Oireachtas Joint and Select Committees

Thursday, 22 September 2022

Joint Oireachtas Committee on the Implementation of the Good Friday Agreement

EU-UK Withdrawal Agreement: Discussion

Dr. Stephen Farry:

I will ask a few questions and I hope all three of our witnesses will pick up those that are most relevant to them and respond.

I refer to the electronic travel authorisation. Without going over old ground, I ask for views in respect of the current situation in terms of discussions between the UK and Irish Governments around some possible solutions. Our understanding from the Home Office is that there is some engagement with the Irish Government but only on residents in Ireland, not the tourist angle. The words used have become slightly more concerning in terms of the way that engagement has been phrased since it was first mooted in March or April last. It was notable that when the UK immigration plan was published in July, there was no reference to the Irish context in any shape or form, either positive or negative, in terms of any outcomes or progress. Since then, there does not seem to be much progress as such. Following from that, are there any particular views on solutions for human rights or equality implications that may arise from that? One of the things I picked up was that people may be required to have a driving licence in their possession or some other form or paperwork that proves residence. It could almost be the case that while people will not have to travel with their passport, they will have to travel with their electric bill. How would that impact on people who do not pay the bills, including younger people? What are the witnesses’ thoughts on that particular angle?

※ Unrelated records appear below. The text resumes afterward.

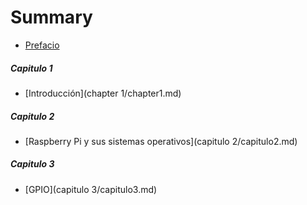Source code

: # Summary

* [Prefacio](README.md)
 
##### Capitulo 1

* [Introducción](chapter 1/chapter1.md)

##### Capitulo 2

* [Raspberry Pi y sus sistemas operativos](capitulo 2/capitulo2.md)

##### Capitulo 3

* [GPIO](capitulo 3/capitulo3.md)
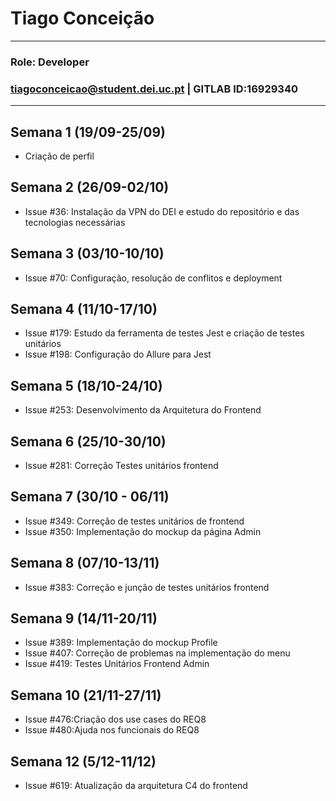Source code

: # Tiago Conceição

---

### Role: Developer
### tiagoconceicao@student.dei.uc.pt | GITLAB ID:16929340

---

## Semana 1 (19/09-25/09)
- Criação de perfil


## Semana 2 (26/09-02/10)
- Issue #36: Instalação da VPN do DEI e estudo do repositório e das tecnologias necessárias


## Semana 3 (03/10-10/10)
- Issue #70: Configuração, resolução de conflitos e deployment


## Semana 4 (11/10-17/10)
- Issue #179: Estudo da ferramenta de testes Jest e criação de testes unitários
- Issue #198: Configuração do Allure para Jest

## Semana 5 (18/10-24/10)
- Issue #253: Desenvolvimento da Arquitetura do Frontend

## Semana 6 (25/10-30/10)
- Issue #281: Correção Testes unitários frontend

## Semana 7 (30/10 - 06/11)
- Issue #349: Correção de testes unitários de frontend
- Issue #350: Implementação do mockup da página Admin

## Semana 8 (07/10-13/11)
- Issue #383: Correção e junção de testes unitários frontend

## Semana 9 (14/11-20/11)
- Issue #389: Implementação do mockup Profile
- Issue #407: Correção de problemas na implementação do menu
- Issue #419: Testes Unitários Frontend Admin

## Semana 10 (21/11-27/11)
- Issue #476:Criação dos use cases do REQ8
- Issue #480:Ajuda nos  funcionais do REQ8

## Semana 12 (5/12-11/12)
- Issue #619: Atualização da arquitetura C4 do frontend

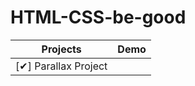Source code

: # HTML-CSS-be-good

| Projects             | Demo |
| -------------------- | ---- |
| [✔] Parallax Project |      |
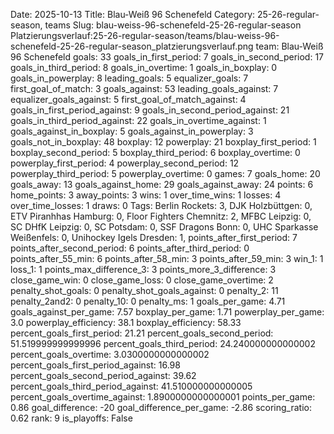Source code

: Date: 2025-10-13
Title: Blau-Weiß 96 Schenefeld
Category: 25-26-regular-season, teams
Slug: blau-weiss-96-schenefeld-25-26-regular-season
Platzierungsverlauf:25-26-regular-season/teams/blau-weiss-96-schenefeld-25-26-regular-season_platzierungsverlauf.png
team: Blau-Weiß 96 Schenefeld
goals: 33
goals_in_first_period: 7
goals_in_second_period: 17
goals_in_third_period: 8
goals_in_overtime: 1
goals_in_boxplay: 0
goals_in_powerplay: 8
leading_goals: 5
equalizer_goals: 7
first_goal_of_match: 3
goals_against: 53
leading_goals_against: 7
equalizer_goals_against: 5
first_goal_of_match_against: 4
goals_in_first_period_against: 9
goals_in_second_period_against: 21
goals_in_third_period_against: 22
goals_in_overtime_against: 1
goals_against_in_boxplay: 5
goals_against_in_powerplay: 3
goals_not_in_boxplay: 48
boxplay: 12
powerplay: 21
boxplay_first_period: 1
boxplay_second_period: 5
boxplay_third_period: 6
boxplay_overtime: 0
powerplay_first_period: 4
powerplay_second_period: 12
powerplay_third_period: 5
powerplay_overtime: 0
games: 7
goals_home: 20
goals_away: 13
goals_against_home: 29
goals_against_away: 24
points: 6
home_points: 3
away_points: 3
wins: 1
over_time_wins: 1
losses: 4
over_time_losses: 1
draws: 0
Tags:  Berlin Rockets: 3,  DJK Holzbüttgen: 0,  ETV Piranhhas Hamburg: 0,  Floor Fighters Chemnitz: 2,  MFBC Leipzig: 0,  SC DHfK Leipzig: 0,  SC Potsdam: 0,  SSF Dragons Bonn: 0,  UHC Sparkasse Weißenfels: 0,  Unihockey Igels Dresden: 1,
points_after_first_period: 7
points_after_second_period: 6
points_after_third_period: 0
points_after_55_min: 6
points_after_58_min: 3
points_after_59_min: 3
win_1: 1
loss_1: 1
points_max_difference_3: 3
points_more_3_difference: 3
close_game_win: 0
close_game_loss: 0
close_game_overtime: 2
penalty_shot_goals: 0
penalty_shot_goals_against: 0
penalty_2: 11
penalty_2and2: 0
penalty_10: 0
penalty_ms: 1
goals_per_game: 4.71
goals_against_per_game: 7.57
boxplay_per_game: 1.71
powerplay_per_game: 3.0
powerplay_efficiency: 38.1
boxplay_efficiency: 58.33
percent_goals_first_period: 21.21
percent_goals_second_period: 51.519999999999996
percent_goals_third_period: 24.240000000000002
percent_goals_overtime: 3.0300000000000002
percent_goals_first_period_against: 16.98
percent_goals_second_period_against: 39.62
percent_goals_third_period_against: 41.510000000000005
percent_goals_overtime_against: 1.8900000000000001
points_per_game: 0.86
goal_difference: -20
goal_difference_per_game: -2.86
scoring_ratio: 0.62
rank: 9
is_playoffs: False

On the asylum issue and refugees more generally, I concur with the concerns expressed in responses to earlier questions. With reference to the common travel area, are any of our witnesses picking up any potential tensions on the UK Government side as the UK increasingly diverges from good immigration practice and given that Ireland has a more generous policy? How does that cut across with the UK’s approach, in particular, for those who have come from Ukraine into southern Ireland and then moved into Northern Ireland informally or people who have perhaps diverted and, rather than crossing the English Channel, have come through Ireland to relocate to the UK? Are there any tensions around that?

I have a question largely for Ms Kilpatrick. To go back to any potential human rights legislation unpicking commitments to the European Convention on Human Rights and the domestic Human Rights Act, will she comment on the potential implications for the criminal justice policing reform in Northern Ireland, given that the particular aspects that came out from the Good Friday Agreement were heavily predicated on human rights considerations? Many of the practitioners, including senior police officers, talk about the importance of human rights and that they are now so integral to policing in Northern Ireland that anything that would undermine that would be of concern.

I have a question for Ms McGahey from the Equality Commission for Northern Ireland. Earlier today, some of the Northern Ireland census figures were published. One of the big takeaways from those is that religion is becoming an increasingly less reliable indicator of other identities or political persuasions. To what extent do we need to reconsider the approach being taken to issues such as fair employment monitoring? That is another aspect of public policy which is often constructed around two traditions or two communities. Can we still base our statistical analysis of equality considerations around public policy access based on a two-communities model, in particular in light of today’s census figures?